Yehia berkata, Ahmed mulai sakit setelah Israel memberlakukan blokade bantuan ke Gaza, Maret lalu.
Sejak Mei, Israel telah mengizinkan sejumlah bantuan masuk ke wilayah tersebut, tetapi berbagai lembaga kemanusiaan menyatakan jumlah tersebut masih jauh dari cukup.
Selama tiga bulan, Ahmed, yang juga menderita diabetes, tidak bisa mendapatkan cukup makanan atau minuman. Dia hanya mengandalkan potongan roti dan sesekali makanan kaleng, kata Yehia.
Akibatnya, berat badan Ahmed turun drastis dari 80 menjadi 35 kilogram. Yehia bilang, kesehatan Ahmed kolaps.
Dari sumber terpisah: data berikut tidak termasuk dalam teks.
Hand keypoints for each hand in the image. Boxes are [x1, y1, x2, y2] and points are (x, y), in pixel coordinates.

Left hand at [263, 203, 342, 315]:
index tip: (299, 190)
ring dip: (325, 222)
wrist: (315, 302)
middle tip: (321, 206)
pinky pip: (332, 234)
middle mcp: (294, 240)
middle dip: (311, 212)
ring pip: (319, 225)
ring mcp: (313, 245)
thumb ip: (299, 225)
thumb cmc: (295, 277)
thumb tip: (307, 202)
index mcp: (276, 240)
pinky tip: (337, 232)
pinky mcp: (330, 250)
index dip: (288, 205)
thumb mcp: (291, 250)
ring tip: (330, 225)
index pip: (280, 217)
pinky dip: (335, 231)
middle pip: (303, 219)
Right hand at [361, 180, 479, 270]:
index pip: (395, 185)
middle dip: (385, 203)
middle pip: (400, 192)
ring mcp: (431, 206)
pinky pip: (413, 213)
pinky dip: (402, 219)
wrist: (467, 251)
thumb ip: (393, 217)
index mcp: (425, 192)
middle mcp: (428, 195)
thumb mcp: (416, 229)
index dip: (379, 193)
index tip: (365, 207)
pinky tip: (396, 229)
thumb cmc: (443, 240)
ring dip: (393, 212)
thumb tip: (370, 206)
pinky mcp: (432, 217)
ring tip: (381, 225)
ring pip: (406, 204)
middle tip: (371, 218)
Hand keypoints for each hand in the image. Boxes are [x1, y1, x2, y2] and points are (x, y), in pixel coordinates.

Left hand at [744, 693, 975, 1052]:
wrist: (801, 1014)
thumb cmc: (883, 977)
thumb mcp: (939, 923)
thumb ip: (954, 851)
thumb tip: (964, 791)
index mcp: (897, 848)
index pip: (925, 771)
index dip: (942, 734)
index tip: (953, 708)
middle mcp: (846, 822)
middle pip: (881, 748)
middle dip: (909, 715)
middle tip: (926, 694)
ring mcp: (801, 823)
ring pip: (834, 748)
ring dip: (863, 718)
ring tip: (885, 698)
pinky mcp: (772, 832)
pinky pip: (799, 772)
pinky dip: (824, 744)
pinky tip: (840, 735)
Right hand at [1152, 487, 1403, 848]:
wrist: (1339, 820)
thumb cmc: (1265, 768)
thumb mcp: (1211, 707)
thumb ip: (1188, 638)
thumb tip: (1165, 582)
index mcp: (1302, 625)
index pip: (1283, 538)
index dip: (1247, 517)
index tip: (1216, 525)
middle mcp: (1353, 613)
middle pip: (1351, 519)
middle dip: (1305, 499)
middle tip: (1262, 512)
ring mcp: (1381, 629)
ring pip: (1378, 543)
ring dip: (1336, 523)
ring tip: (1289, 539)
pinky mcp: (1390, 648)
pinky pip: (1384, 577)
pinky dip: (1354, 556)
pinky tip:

Sumber gambar, Family handout
“Ucapannya cadel dan terkadang kami hampir tidak bisa memahaminya,” kata Yehia.
Sepupu Ahmed, Refaat Alhasant, mengatakan keluarganya membawa Ahmed ke rumah sakit. Namun di rumah sakit, para pekerja medis berkata, “Dia butuh makanan, bukan obat-obatan.”
Dalam situasi itu, keluarga membawa Ahmed pulang dari rumah sakit.
Ahmed dulu bekerja sebagai teknisi pemasangan parabola televisi. Dia menggemari sepak bola.
Yehia berkata, Ahmed “meninggal dunia dengan tenang” di rumahnya di kota Deir al-Balah di pusat Gaza.
“Dia memiliki kepribadian yang kuat dan merupakan salah satu orang paling baik yang pernah Anda temui,” ujar Yehia.
Mohamed Kullab, 29 tahun
Mohamed Kullab tewas dalam serangan udara Israel, 22 Juli, menurut saudara iparnya, Amar Ragaida.
Mohamed kala itu tengah beristirahat di tendanya di sebuah kamp pengungsi Palestina di daerah al-Qadesiya, Khan Younis barat, di Gaza selatan.
Serangan udara tiba-tiba menghantam daerah itu, antara pukul 17.00 dan 18.00.
“Dia sendirian. Kami dengar dia tewas beberapa jam setelah pemboman ketika beberapa orang menelepon saudari perempuannya dan memberi tahunya tentang kematiannya,” kata Amar.
Amar berbicara dengan Mohamed sehari sebelum peristiwa itu. Mereka juga bertemu saat mencari bantuan makanan.
“Dia bilang ‘Jangan pergi sendiri, aku akan coba carikan tepung untukmu.’ Keesokan harinya, dia sudah meninggal,” kata Amar.
Sumber gambar, Family handout
Mohamed meninggalkan seorang saudari perempuan dan seorang adik laki-laki yang sepenuhnya bergantung padanya.
“Mohamed adalah pemuda yang penuh hormat dan bersemangat. Dia tidak mau terlibat dalam masalah yang tidak perlu dan semua orang di sekitarnya menyayanginya,” ujarnya.
Terkait nasib Mohamed, IDF mengeluarkan pernyataan serupa dengan yang diberikan untuk Abdullah.
IDF berdalih mengambil “tindakan pencegahan yang layak untuk mengurangi kerugian warga sipil”.
Mereka juga meminta koordinat lokasi Mohamed tewas “untuk menyelidiki kasusnya lebih lanjut”.